E o ano letivo foi um sucesso. “Eu fiquei muito feliz quando recebi a notícia de que fui aprovada, e isso me animou a continuar na mesma escola para também cursar o 8º e 9º juntos, e ir pro ensino médio no ano seguinte”. Isso quer dizer que Emilly já não estará em atraso escolar e entra com a idade certa para a sua próxima etapa escolar.

A expectativa de avançar é o que a motiva a pedalar por 30 minutos todos os dias até a escola. “Aqui eu encontrei a oportunidade de recuperar meu ano perdido e ainda cursar o ano em que eu deveria estar”, diz, com um sorriso no rosto.

uma adolescente caminha no corredor da escola ao lado de uma professora. elas estão conversando.
UNICEF/BRZ/João Laet

Por mais histórias de sucesso
Foi há cerca de quatro anos que a escola de Emilly passou a trabalhar com as turmas de correção de fluxo. O começo não foi fácil: a escola recebeu alunos em atraso escolar de diversos bairros da cidade, alguns distantes, cada um com uma história de reprovação e necessidades de aprendizado diferentes, mas ainda não sabia lidar com isso.

A orientadora pedagógica Aldamires Melo, relembrando, conta que foi um grande momento de transição para os professores que começariam a dar aulas para a turma de correção de fluxo. Eles precisariam de uma nova forma de ensino em sala de aula, para selecionar e aplicar os conteúdos com sucesso. “A implementação dessas séries foi difícil e turbulenta, mas com o passar dos anos fomos aprendendo a lidar e compreender o planejamento de fazer duas séries ao mesmo tempo”, conta Aldamires.

Atualmente, a Escola Estadual Buriti já é considerada uma escola de referência para atender alunos em atraso escolar, e possui quase metade das turmas apenas destinadas à correção de fluxo. Dos cerca de 320 alunos da escola, 150 estão cursando duas séries ao mesmo tempo.

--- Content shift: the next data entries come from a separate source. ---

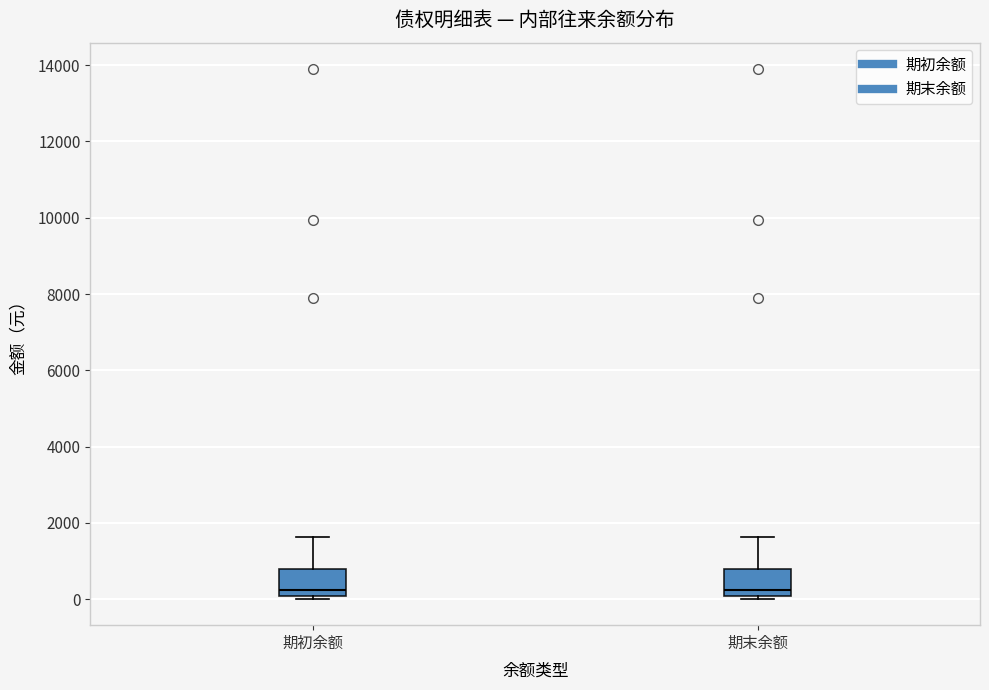

Reading left to right, read every box against the y-axis: the position of its median line, the range the box covers, and the ends of its whiskers. The values are not printed on the chart, so give them approximately, as read against the axis.

期初余额: median 200, box 0 to 800, whiskers 0 (just below the box's lower edge) to 1600
期末余额: median 200, box 0 to 800, whiskers 0 (just below the box's lower edge) to 1600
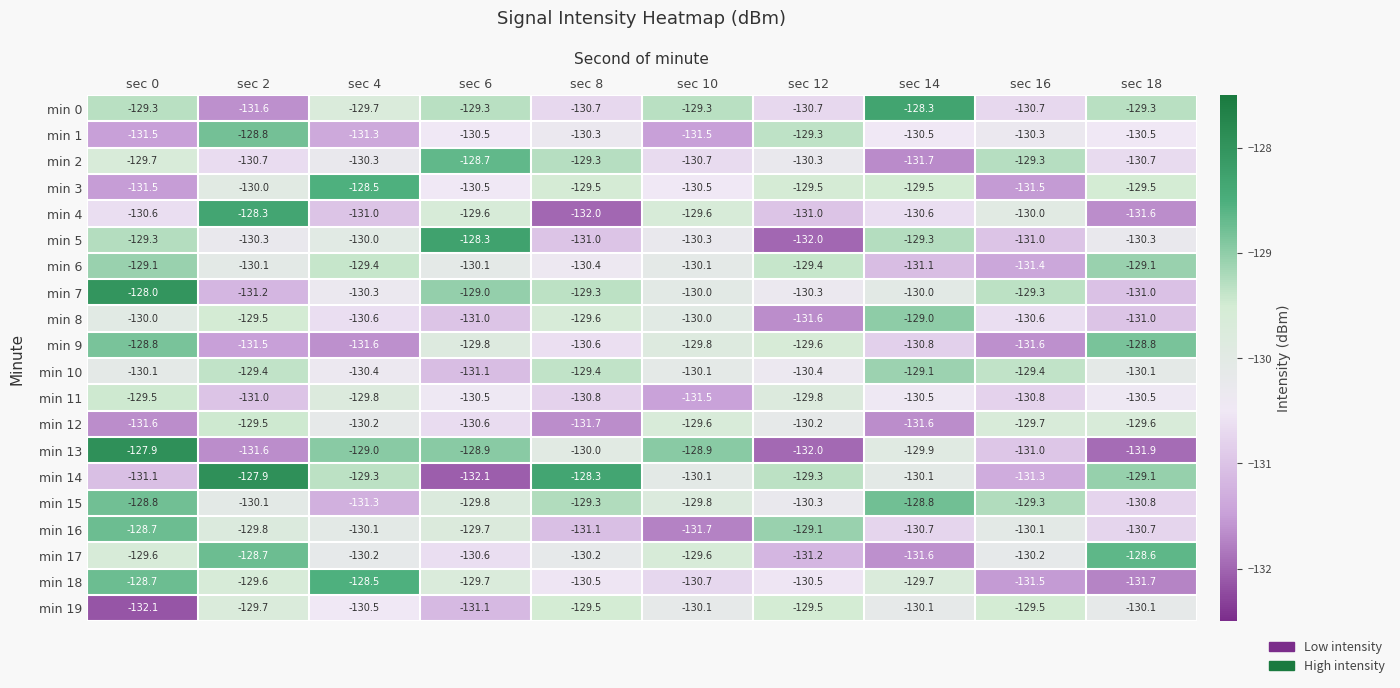

Read the min 0 value at sec 14.

-128.3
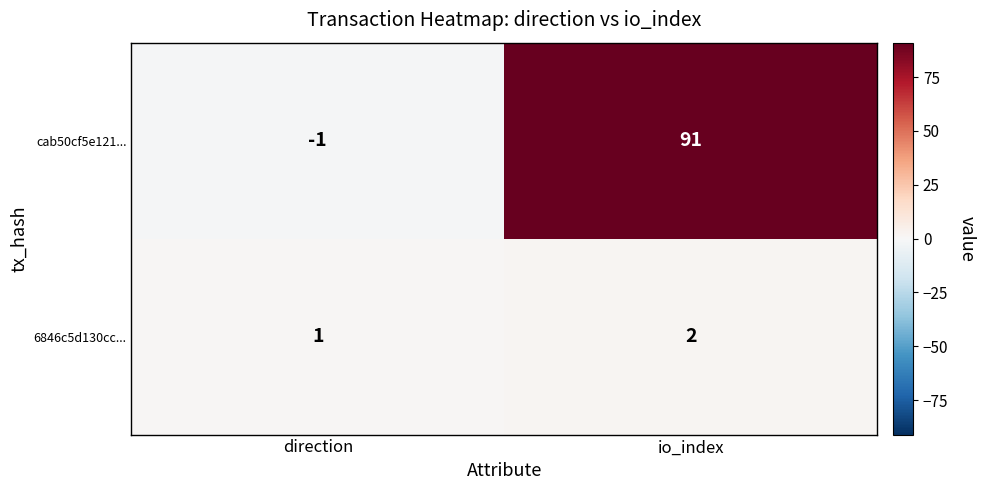

Count the number of data series in this chart.

2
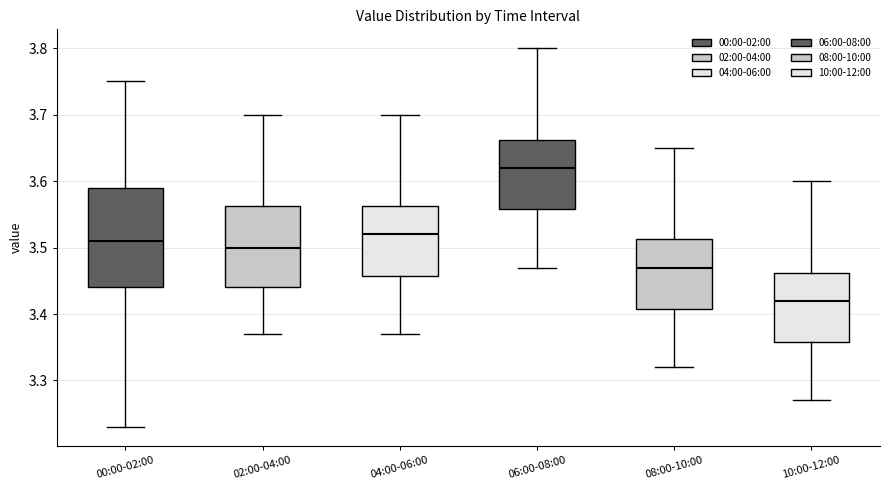

Reading left to right, transcribe this box plot: for each box, give where its median line is, the range the box spans, and where its two whiskers end, as read against the y-axis. The values are not printed on the chart, so give them approximately, as read against the axis.

00:00-02:00: median 3.51, box 3.44 to 3.59, whiskers 3.23 to 3.75
02:00-04:00: median 3.50, box 3.44 to 3.56, whiskers 3.37 to 3.70
04:00-06:00: median 3.52, box 3.46 to 3.56, whiskers 3.37 to 3.70
06:00-08:00: median 3.62, box 3.56 to 3.66, whiskers 3.47 to 3.80
08:00-10:00: median 3.47, box 3.41 to 3.51, whiskers 3.32 to 3.65
10:00-12:00: median 3.42, box 3.36 to 3.46, whiskers 3.27 to 3.60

Por isso, a Buriti, junto com outras quatro escolas, foi selecionada como parte do projeto piloto da Secretaria de Educação de Roraima para implementar a estratégia Trajetórias de Sucesso Escolar, em parceria com o UNICEF. O objetivo é oferecer às escolas do estado um conjunto de recomendações para o desenvolvimento de políticas educacionais que promovam o acesso, permanência e aprendizagem dos estudantes em atraso. Entre elas, formações especificas voltadas aos professores da correção de fluxo buscam capacitá-los para as necessidades metodológicas das turmas.

Aldamires comemora essa nova etapa de formação, algo que considera que faltava em anos anteriores. Para ela, é importante que esses educadores comecem a ter um olhar diferente, para além do aprendizado em sala de aula, buscando entender a particularidade de cada aluno. Agora, com o apoio do UNICEF, a Secretaria Estadual de Educação busca aumentar os esforços para capacitar as equipes gestoras das escolas, garantindo histórias de sucesso para cada vez mais estudantes.